The site was selected because of its historic significance and because of its central location in one of the busiest harbors in the country. The site's location adjacent to the Staten Island Ferry's St. George Terminal was also a primary consideration in the selection, as the ferry sees millions of tourists every year. The opportunity to have a national level museum on Staten Island and the cultural and economic opportunities of luring tourists off the Staten Island Ferry inspired the support of New York Governor George Pataki, New York City Mayor Rudolph Giuliani, and Staten Island Borough President Guy Molinari, who provided over $7 million to begin the renovation of the site.

The National Lighthouse Center and Museum was issued its Museum Charter by the New York State Board of Regents on November 9, 2001. However, it had trouble raising funds: by 2000, it had raised only 2% of the $5 million necessary to start operations, despite being in the second year of a five-year fundraising drive. As a result, the museum opening was subsequently postponed from 2001 to 2003. The museum board was dissolved in 2009, with officials citing slow fundraising activity following the September 11 attacks in 2001, as well as the budget rising to $15 million. By that time, the New York City Economic Development Corporation (EDC) had spent $8 million on stabilizing the structures at the Coast Guard Station. In 2013, John Catsimatidis donated $105,000 toward the museum. The same year, the museum board was reconvened, and the EDC asked the board to procure $350,000 in exchange for the EDC renting out the foundry for the museum's use for $1 per year. The museum was finally opened in 2015 within the former foundry.

# PROVIDED DATA
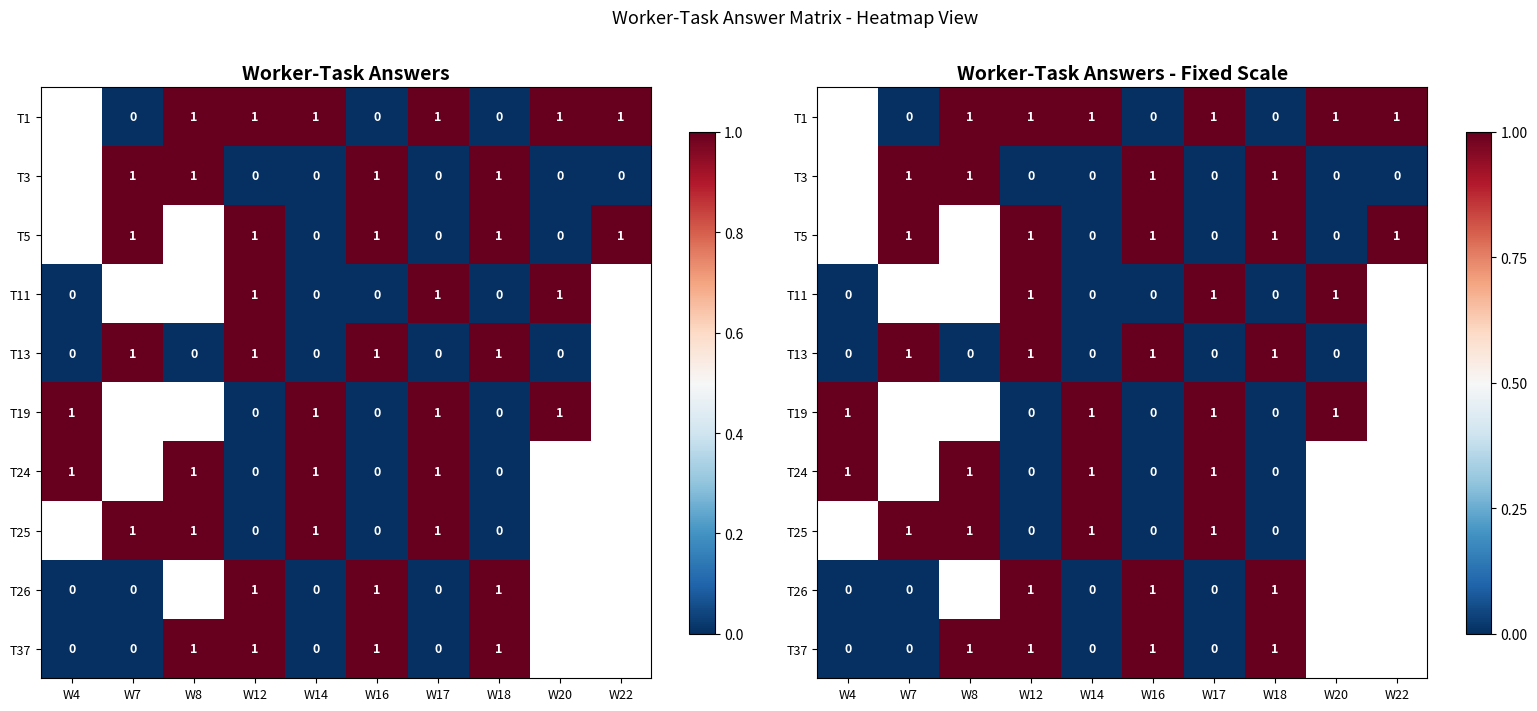

Which category has the lowest value across all series?

W7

# CHECK YOUR UNDERSTANDING
1. Answer these questions from the National Lighthouse Center and Museum text:
(a) Which ferry terminal is the site next to?
(b) On what date did the New York State Board of Regents issue the museum its charter?
(c) In what year did the museum finally open, and in what building?
2. Translate this sentence from the National Lighthouse Center and Museum text into Spanish: "The museum was finally opened in 2015 within the former foundry."

# RESULTS FOR EACH TASK
1.
(a) The Staten Island Ferry's St. George Terminal.
(b) November 9, 2001.
(c) 2015, in the former foundry.

2. El museo se inauguró finalmente en 2015 dentro de la antigua fundición.